Pensate, già allora si sussurrava che la Moto Guzzi avrebbe lasciato la sede di Mandello Lario, e che la galleria del vento e i vecchi capannoni sarebbero stati rasi al suolo per edificare un quartiere residenziale… Allarme! Speculazione! Invece per fortuna la Guzzi è ancora lì, ma certamente ha perso molti treni. Cosa sarebbe diventata nelle mani, mettiamo, di Giancarlo Morbidelli? Ecco un vero fenomeno del made in Italy!
Macchine per la lavorazione del legno, questo produceva Morbidelli a Pesaro. E vendeva in tutto il mondo. E allora, appassionato di moto e di meccanica, si mise a fare quello che davvero sognava: le moto da corsa Morbidelli. Reparto corse e bottega. Dalla piccola 50 di Lazzarini (1969) alla bicilindrica 125 che nel ’70 già vinceva i GP con lo sfortunato Gilberto Parlotti, morto al TT nel ’72 quando era leader in classifica. Poi arrivò a Pesaro il “mago” tedesco Jorg Moeller, potenza e affidabilità, e furono tre stagioni trionfali in 125 con Pileri e Bianchi e 25 vittorie. Giancarlo Morbidelli non ne aveva abbastanza e allora fece preparare la 250, subito iridata con Mario Lega al primo anno, 1977, davanti alle HD ufficiali di
Villa ed Uncini. E con quella 250, nel ’79, si fece ammirare Graziano Rossi; proprio lui, il babbo di Valentino. Tre vittorie, ma le Kawasaki erano superiori: l’estroso e intelligente “Grazia” fu vice-campione del mondo proprio con il numero 46 sulla carenatura, e intanto portò all’esordio la Morbidelli 500 quattro cilindri. Perché Giancarlo volle pure quella, ma il progetto era forse troppo ambizioso e tutto sfumò. Ma che bella storia che è questa! Soltanto negli anni Settanta, con quell’entusiasmo e i costi relativamente bassi, poteva succedere una cosa così.
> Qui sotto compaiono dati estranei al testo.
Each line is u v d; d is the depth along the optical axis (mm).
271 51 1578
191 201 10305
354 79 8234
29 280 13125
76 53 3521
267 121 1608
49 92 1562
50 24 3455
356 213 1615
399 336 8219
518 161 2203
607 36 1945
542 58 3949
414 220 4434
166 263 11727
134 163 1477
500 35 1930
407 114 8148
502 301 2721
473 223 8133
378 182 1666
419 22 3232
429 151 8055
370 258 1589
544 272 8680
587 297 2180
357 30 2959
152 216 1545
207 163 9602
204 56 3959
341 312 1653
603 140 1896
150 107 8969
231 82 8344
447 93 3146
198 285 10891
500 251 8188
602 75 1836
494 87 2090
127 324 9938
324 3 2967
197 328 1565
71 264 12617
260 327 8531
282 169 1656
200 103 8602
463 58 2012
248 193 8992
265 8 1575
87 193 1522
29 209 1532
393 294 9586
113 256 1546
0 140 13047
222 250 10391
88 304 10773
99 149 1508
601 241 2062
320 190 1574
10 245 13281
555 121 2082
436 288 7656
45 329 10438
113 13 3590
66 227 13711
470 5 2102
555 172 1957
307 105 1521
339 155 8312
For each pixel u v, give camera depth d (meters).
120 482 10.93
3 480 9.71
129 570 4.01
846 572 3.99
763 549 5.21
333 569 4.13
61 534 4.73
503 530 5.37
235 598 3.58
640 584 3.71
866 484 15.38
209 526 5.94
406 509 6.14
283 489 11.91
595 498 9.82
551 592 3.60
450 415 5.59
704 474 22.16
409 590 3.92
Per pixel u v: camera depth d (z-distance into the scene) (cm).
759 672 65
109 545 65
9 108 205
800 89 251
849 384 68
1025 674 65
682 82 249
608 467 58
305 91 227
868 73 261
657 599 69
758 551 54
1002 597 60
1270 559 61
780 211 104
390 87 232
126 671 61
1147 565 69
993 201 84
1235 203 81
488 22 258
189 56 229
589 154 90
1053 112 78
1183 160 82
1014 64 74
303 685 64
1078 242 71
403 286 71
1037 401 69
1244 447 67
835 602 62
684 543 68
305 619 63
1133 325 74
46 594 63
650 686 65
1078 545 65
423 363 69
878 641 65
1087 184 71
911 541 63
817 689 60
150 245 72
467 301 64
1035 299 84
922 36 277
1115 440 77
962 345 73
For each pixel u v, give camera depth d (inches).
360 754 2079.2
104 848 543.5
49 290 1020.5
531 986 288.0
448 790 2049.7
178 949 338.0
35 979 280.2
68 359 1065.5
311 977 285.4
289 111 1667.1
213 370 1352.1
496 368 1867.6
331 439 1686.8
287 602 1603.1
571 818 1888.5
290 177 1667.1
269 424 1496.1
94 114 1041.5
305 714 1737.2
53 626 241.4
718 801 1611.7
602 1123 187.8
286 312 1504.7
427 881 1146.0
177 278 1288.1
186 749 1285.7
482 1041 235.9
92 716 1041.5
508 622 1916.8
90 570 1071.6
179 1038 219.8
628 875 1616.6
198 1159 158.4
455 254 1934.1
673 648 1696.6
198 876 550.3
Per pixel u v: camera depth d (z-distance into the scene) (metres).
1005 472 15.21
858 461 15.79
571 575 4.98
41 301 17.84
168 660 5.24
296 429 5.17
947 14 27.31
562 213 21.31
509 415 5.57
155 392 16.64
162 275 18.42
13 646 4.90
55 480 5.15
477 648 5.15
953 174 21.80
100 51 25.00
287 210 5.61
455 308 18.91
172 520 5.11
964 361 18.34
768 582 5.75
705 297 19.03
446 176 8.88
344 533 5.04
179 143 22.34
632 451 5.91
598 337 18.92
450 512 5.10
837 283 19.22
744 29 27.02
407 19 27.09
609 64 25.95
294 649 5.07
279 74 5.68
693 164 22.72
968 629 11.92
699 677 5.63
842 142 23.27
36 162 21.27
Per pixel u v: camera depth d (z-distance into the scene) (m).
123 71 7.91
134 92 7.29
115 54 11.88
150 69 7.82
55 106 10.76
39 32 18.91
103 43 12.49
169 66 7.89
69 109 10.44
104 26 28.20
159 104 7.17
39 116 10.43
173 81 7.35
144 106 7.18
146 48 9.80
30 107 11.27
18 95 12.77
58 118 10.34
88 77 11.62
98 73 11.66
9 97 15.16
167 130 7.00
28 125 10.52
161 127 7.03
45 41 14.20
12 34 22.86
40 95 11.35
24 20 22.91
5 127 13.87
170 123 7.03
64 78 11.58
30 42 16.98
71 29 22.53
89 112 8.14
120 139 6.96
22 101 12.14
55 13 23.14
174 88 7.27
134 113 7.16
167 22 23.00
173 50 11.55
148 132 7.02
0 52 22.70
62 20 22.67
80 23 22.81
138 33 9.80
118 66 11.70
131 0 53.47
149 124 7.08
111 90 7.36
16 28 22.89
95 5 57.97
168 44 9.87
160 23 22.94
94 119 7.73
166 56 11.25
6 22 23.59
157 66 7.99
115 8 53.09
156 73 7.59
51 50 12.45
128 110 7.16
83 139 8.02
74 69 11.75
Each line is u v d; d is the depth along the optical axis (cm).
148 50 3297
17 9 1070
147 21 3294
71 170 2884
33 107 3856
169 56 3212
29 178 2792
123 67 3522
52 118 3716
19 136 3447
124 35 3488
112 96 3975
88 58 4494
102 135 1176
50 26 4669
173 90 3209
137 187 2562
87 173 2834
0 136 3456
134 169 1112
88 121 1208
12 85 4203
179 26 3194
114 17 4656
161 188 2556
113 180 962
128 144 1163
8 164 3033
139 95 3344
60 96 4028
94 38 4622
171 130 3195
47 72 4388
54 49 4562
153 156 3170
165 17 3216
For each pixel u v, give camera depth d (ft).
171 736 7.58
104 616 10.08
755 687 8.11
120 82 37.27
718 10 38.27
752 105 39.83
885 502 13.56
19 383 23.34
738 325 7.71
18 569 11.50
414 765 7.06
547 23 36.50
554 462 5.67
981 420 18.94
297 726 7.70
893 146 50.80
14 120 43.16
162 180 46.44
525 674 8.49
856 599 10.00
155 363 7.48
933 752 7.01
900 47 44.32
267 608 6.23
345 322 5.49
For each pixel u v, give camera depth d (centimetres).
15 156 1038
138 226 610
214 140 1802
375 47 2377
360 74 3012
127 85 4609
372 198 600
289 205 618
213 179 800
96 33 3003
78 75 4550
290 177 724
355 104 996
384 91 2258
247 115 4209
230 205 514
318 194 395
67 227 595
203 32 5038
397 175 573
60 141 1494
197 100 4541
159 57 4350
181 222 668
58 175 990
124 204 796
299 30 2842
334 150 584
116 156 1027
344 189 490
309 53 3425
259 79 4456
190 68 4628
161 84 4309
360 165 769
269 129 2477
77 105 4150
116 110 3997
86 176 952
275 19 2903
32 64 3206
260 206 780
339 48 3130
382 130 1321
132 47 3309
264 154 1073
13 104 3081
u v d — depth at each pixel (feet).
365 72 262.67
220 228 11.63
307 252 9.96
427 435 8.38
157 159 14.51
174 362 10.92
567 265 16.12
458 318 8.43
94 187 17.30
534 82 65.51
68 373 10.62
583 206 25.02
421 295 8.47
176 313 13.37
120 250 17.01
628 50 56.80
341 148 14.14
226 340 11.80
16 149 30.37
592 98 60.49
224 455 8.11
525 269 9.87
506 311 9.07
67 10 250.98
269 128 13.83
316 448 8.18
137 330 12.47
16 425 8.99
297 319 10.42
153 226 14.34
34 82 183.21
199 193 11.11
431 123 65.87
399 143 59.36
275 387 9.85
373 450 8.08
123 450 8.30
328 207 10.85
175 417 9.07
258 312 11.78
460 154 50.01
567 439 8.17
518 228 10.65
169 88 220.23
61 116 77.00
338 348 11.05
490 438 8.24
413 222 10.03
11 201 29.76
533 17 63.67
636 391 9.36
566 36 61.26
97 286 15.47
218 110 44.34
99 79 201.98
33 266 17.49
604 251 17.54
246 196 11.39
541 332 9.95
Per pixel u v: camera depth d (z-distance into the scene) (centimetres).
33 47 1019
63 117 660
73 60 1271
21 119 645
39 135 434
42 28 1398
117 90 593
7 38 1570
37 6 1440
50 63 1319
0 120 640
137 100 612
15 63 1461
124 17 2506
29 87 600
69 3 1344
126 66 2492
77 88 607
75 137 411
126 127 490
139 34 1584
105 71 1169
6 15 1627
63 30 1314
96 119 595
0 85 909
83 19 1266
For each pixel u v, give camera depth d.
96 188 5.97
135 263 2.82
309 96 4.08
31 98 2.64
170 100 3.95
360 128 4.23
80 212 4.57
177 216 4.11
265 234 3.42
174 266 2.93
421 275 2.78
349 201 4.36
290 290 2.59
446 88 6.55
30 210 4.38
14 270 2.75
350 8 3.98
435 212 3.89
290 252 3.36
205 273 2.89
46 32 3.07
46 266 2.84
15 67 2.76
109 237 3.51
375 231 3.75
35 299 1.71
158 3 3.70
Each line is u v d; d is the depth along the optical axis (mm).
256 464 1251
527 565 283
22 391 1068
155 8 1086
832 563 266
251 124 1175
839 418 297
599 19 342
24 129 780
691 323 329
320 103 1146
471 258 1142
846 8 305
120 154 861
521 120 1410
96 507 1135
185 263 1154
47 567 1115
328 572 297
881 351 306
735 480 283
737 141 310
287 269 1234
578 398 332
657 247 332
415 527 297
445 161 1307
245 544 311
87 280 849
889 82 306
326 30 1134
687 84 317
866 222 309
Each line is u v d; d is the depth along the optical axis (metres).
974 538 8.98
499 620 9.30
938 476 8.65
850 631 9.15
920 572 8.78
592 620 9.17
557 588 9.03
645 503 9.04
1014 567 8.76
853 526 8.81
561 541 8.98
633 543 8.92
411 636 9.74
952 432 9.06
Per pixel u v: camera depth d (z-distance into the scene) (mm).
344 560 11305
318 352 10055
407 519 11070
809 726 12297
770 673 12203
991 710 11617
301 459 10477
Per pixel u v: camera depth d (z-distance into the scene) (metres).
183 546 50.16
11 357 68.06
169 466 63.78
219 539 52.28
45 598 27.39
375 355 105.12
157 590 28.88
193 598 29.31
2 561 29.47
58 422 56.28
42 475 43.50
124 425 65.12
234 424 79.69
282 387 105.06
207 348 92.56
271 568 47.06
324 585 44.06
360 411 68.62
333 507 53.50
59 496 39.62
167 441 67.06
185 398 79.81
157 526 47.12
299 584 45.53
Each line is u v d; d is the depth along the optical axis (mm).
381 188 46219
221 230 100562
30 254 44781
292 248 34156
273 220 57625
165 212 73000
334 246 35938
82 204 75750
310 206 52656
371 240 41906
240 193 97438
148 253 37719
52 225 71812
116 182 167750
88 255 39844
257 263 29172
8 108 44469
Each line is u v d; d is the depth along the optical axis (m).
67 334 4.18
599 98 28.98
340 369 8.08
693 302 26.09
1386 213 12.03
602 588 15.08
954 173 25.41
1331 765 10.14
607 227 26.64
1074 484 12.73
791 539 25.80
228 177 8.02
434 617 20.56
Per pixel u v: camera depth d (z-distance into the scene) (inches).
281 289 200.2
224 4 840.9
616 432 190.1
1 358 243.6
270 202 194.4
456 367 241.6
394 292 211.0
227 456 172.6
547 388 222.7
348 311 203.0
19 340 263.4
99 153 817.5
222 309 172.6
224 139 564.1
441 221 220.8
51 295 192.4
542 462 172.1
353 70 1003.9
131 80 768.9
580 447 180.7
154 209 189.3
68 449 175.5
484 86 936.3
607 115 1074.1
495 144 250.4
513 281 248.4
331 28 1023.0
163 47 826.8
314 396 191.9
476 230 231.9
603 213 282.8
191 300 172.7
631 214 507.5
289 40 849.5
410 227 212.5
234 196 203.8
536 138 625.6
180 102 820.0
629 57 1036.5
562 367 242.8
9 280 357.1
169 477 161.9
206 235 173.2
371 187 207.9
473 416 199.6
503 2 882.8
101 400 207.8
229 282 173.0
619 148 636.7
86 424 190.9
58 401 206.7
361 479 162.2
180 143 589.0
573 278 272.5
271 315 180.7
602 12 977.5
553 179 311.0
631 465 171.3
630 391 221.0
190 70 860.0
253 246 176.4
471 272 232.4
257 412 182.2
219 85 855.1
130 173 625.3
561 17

Ma tornando alle moto normali, un altro mito di quegli anni è il Caballero della Fantic. Perchè le moto da regolarità non mancavano di certo (Puch, KTM, SWM, Zundapp erano già allora le più ammirate), ma fin da quando il Caballero era apparso al salone di Milano del 1969, fu chiaro che i 14enni avevano trovato finalmente la moto per loro. Brividi! Era alta, grande, con il motore Minarelli 4 marce, ma abbordabile. Sarebbe durato fino all’81, il fenomeno, e la terza versione del ’73, con la sua brava marmitta a sogliola sul lato
destro e la copertura cromata anti-scottature, e i parafanghi d’acciaio, è ancora adesso meravigliosa per molti. Da notare che la Fantic di Barzago salì di cilindrata, ma il Caballero 125 non ebbe la stessa fortuna e poi stava scoppiando il fenomeno del trial e ci si dirottò su quello.
L’enduro tirava (anche se lo chiamavamo Regolarità): Gritti e Brissoni e il loro capitano Taiocchi erano i nostri eroi pieni di polvere e fango, le punte della scuola bergamasca, le manette mondiali. Nel cross invece c’era un belga che dominava, Roger De Coster. Un Cairoli degli anni Settanta. Aveva iniziato con la CZ, Roger, poi passò alla Suzuki e cominciò a vincere: cinque titoli mondiali della 500 tra il ’71 ed il ’76, cinque medaglie d’Oro nel Cross delle Nazioni, quattro volte primo nell’AMA. Veloce, intelligente, innovativo, era spesso in Veneto per stivali e abbigliamento. Dal ’99 nella Hall of Fame.